The difference here is that the bits of description in an action scene are seldom bunched into a long paragraph, let alone several pages. More often, they’re a sentence or two, or just a phrase, sandwiched in between what happens to the POV character, what he/she is doing, and his/her physical and emotional reactions as the action progresses. Once in a while, a quick bird’s-eye view of a battlefield or ballroom can give the reader a better sense of the action (and its probable consequences) than several pages of whatever the hero or heroine is doing at the time, but this trick can be difficult to justify in a tight-third POV.

In all these cases, though, the tools are the same. Focus on enhancing the reader’s experience of the story (whatever that means for the particular story); use multiple senses, not just visual; break up lumps of description if possible; provide description through the viewpoint character’s experience of his/her surroundings.
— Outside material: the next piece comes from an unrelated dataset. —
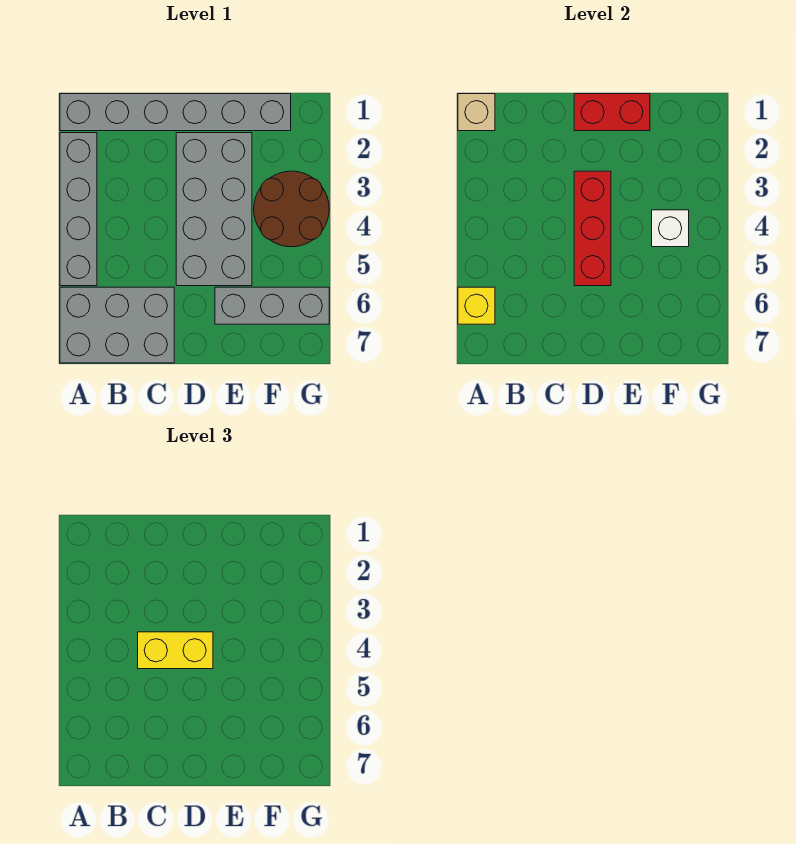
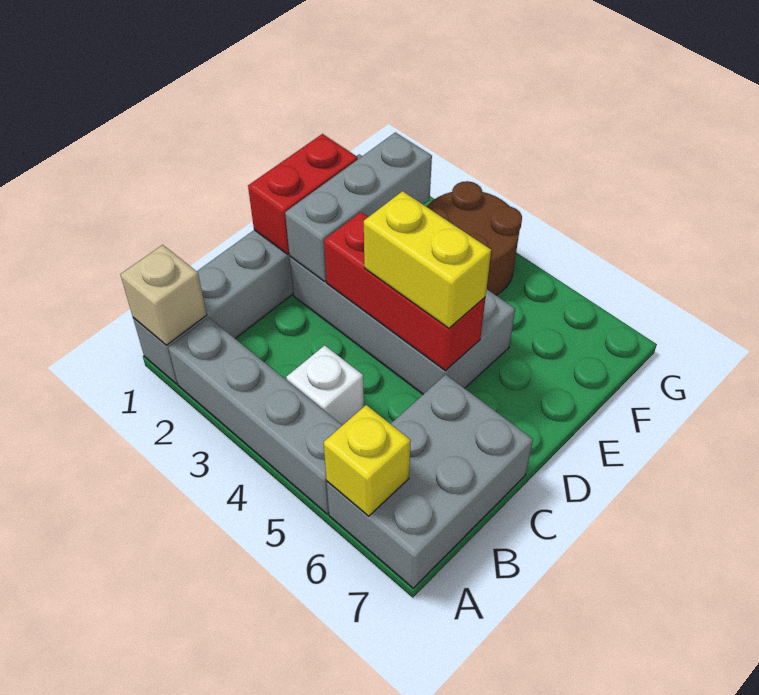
yellow 1x2 brick [138,632,213,669] -> yellow 1x2 brick turned to [364,191,491,328]
grey 1x3 brick [215,287,329,324] -> grey 1x3 brick moved to [285,132,432,281]
white 1x1 brick [652,210,689,247] -> white 1x1 brick moved to [286,345,364,425]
Which segues reasonably well into dramatizing and narrative summary, which I’ll talk about next post.

2 Comments
  1. One need exercise care with the “bird’s-eye view”; how it can be used depends on point of view. Jean Auel (Clan of the Cave Bear, et al.) violated this a lot, being fundamentally in tight third-person then suddenly telling the reader about glaciers advancing across northern Europe. Such leaps are disconcerting and throws the reader out of the narrative.

  2. but when was the last time you read a description of what a character smelled like?

    One of the challenges with this is that English does not have a good range of vocabulary for describing smells — much less so than it does for visual data, certainly. So you can mention a character’s floral perfume or the tang of their after-shave, but try describing just the smell of their clean skin and you run into a word-wall pretty quickly.

    I read somewhere that this has to do with the way brains develop and babies learn language — a baby can point to a ball or a piece of cloth and get “red” or “blue”, but they can’t point to the air and get a single word for “that smell you get when the house has just been vacuumed and there’s pasta on the boil”.